相続税は、相続が発生したからといって必ず支払いが生じるわけではありません。なぜなら相続財産が基礎控除額の範囲内だと、相続税は課税されないためです。
本記事では、基礎控除の概要と相続税の基礎控除額の計算方法について解説します。計算する際の注意点も併せてご紹介するので、ぜひお役立てください。
目次
1. 基礎控除の範囲内なら相続税はかからない
先述した通り、相続税は相続財産が基礎控除の範囲内であれば、相続税は課税されません。税務署への申告も不要です。
実際に、相続財産があっても基礎控除内の範囲であったために、相続税を払わなかったというケースはめずらしくありません。
相続税の基礎控除は、相続が発生した人なら誰でも受けられる控除で、次に紹介する計算式を用いて算出できます。
この計算を間違えてしまうと「基礎控除の範囲内だから相続税の申告はしなくていい」と誤解するおそれがあるので、計算は慎重に行いましょう。
2. 相続税の基礎控除・税金を計算する方法を解説
ここまでの解説で「では、相続税の基礎控除額はいくらなのか」と気になる方もいらっしゃるでしょう。基礎控除額は次の計算式で算出します。
基礎控除額=3,000万円+600万円×法定相続人の数
相続した財産の合計がこの計算式より低い場合は、相続税の申告は不要です。
例えば、法定相続人が1人の場合は3,000万円+600万円×1人=3,600万円、5人の場合は3,000万円+600万円×5人=6,000万円と、人数が多くなるほど基礎控除額も大きくなります。

- - - - - - -

== 依頼文 A ==
上の相続税の基礎控除の文章に出てくる金額を、重複なくすべて挙げてください。

- - - - - - -

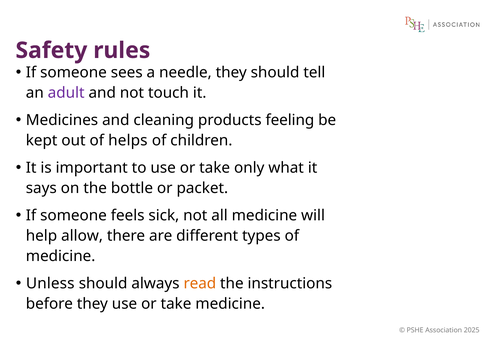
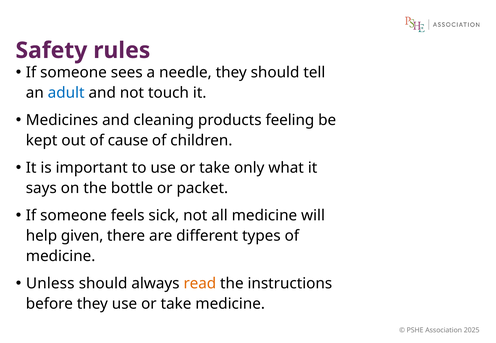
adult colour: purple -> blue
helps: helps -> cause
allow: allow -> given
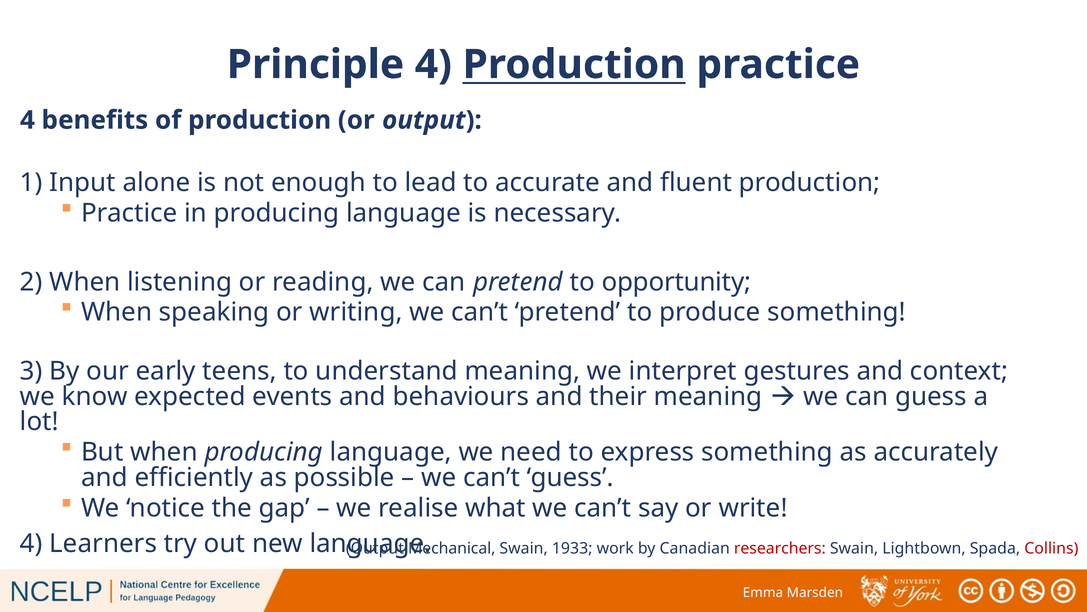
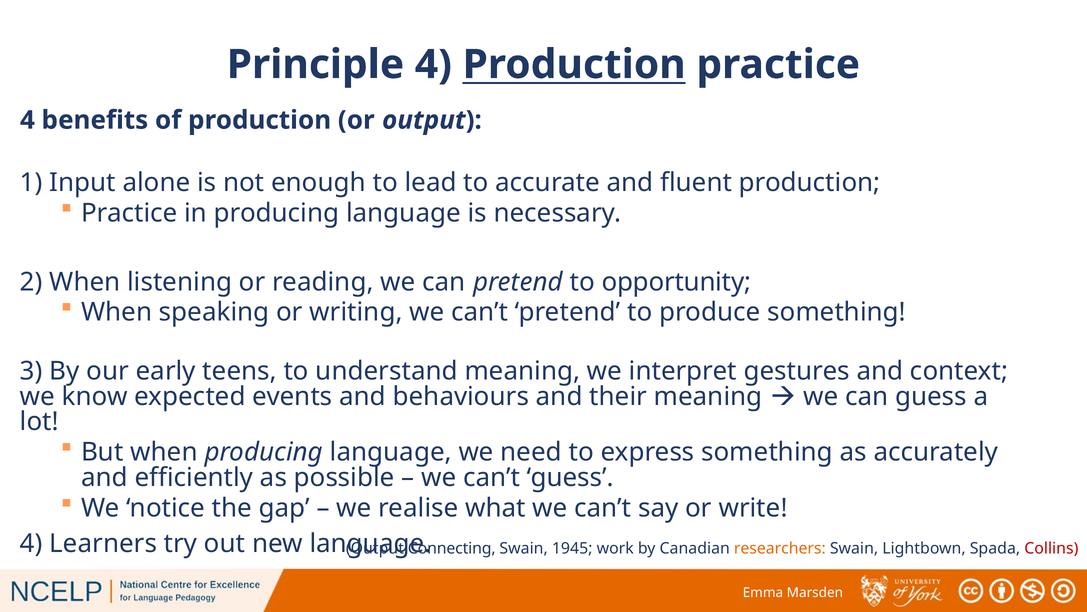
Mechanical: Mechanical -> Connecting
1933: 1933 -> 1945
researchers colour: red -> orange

- - - - - - -

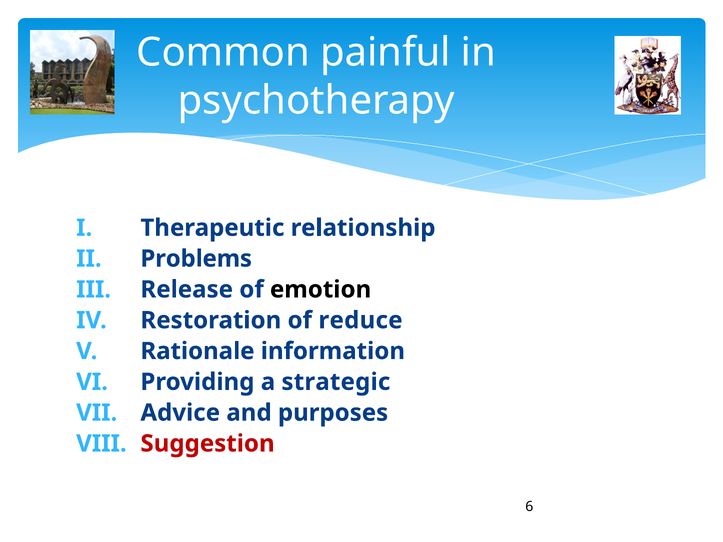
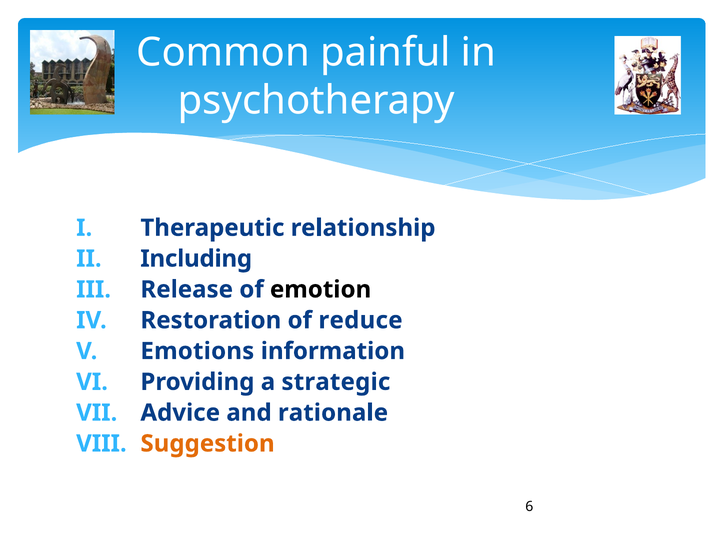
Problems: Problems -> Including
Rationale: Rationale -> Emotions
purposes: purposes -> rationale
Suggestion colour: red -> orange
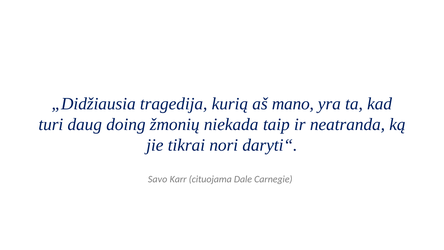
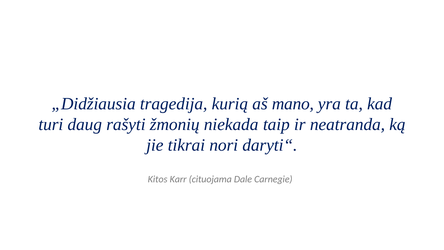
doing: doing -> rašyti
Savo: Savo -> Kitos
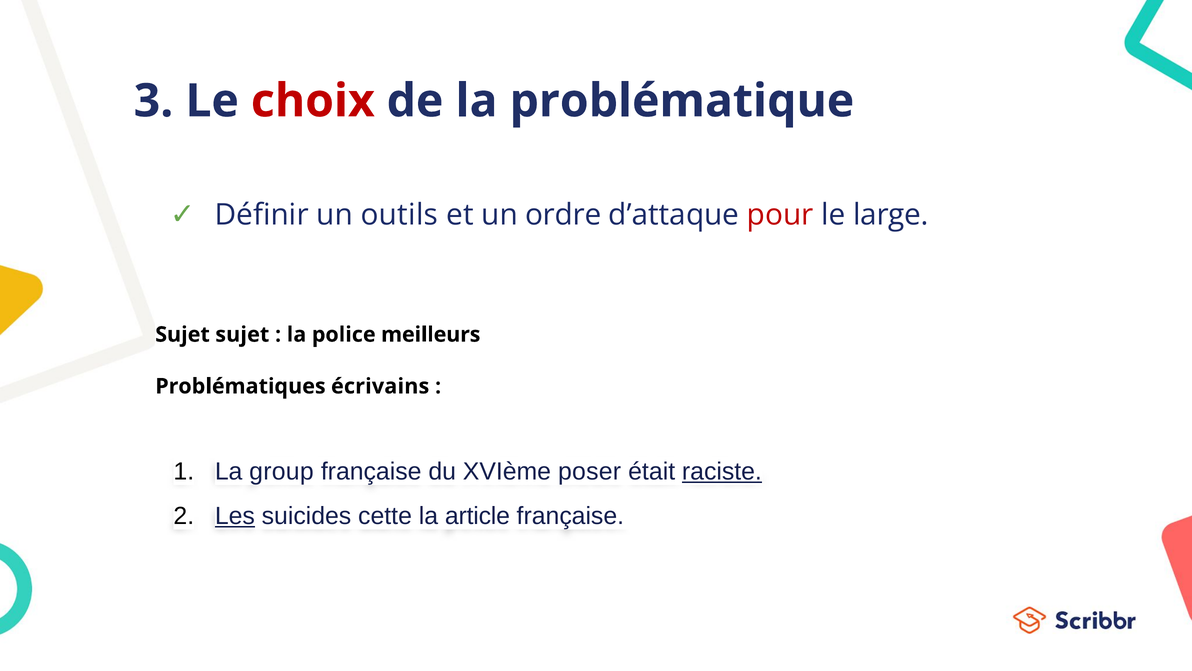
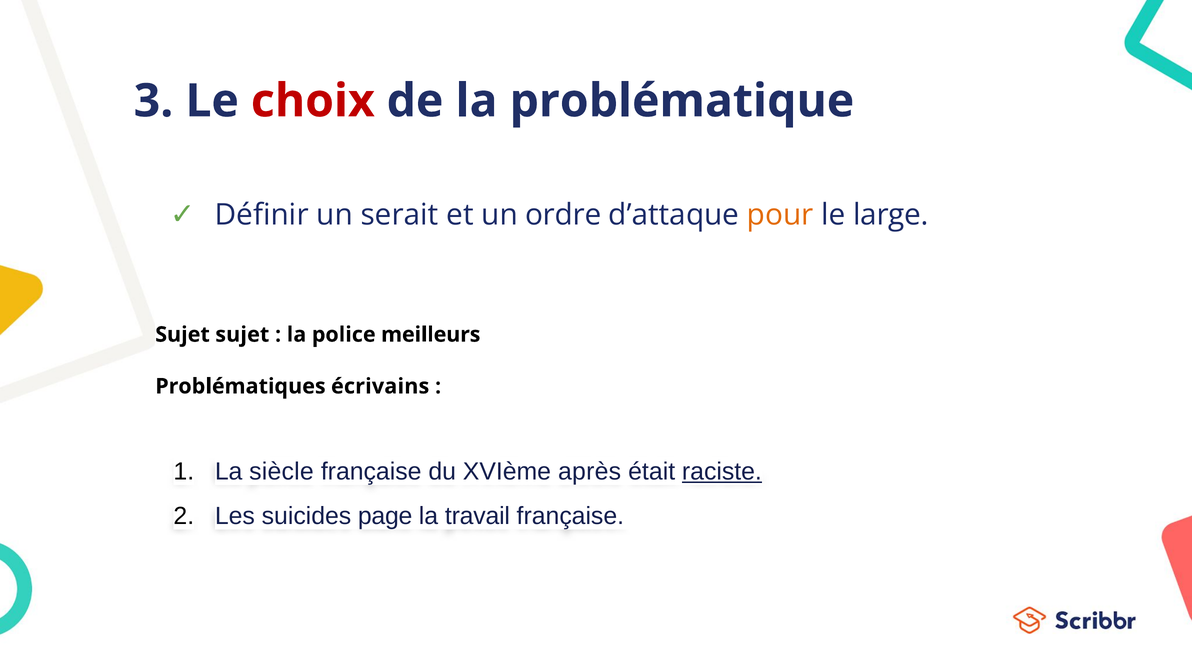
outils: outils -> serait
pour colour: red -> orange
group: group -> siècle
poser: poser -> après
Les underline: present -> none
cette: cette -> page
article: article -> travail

- - - - - - -

== 依頼文 B ==
記録のうち「doing: doing -> rašyti」を含む行から始めて「article: article -> travail」を含む行までを、「underline」を「bold」に置き換えて書き直してください。画像は入れず、それ以外はそのままにしてください。

== 最終結果 A ==
3,000万円、600万円、3,600万円、6,000万円

== 最終結果 B ==
doing: doing -> rašyti
Savo: Savo -> Kitos
outils: outils -> serait
pour colour: red -> orange
group: group -> siècle
poser: poser -> après
Les bold: present -> none
cette: cette -> page
article: article -> travail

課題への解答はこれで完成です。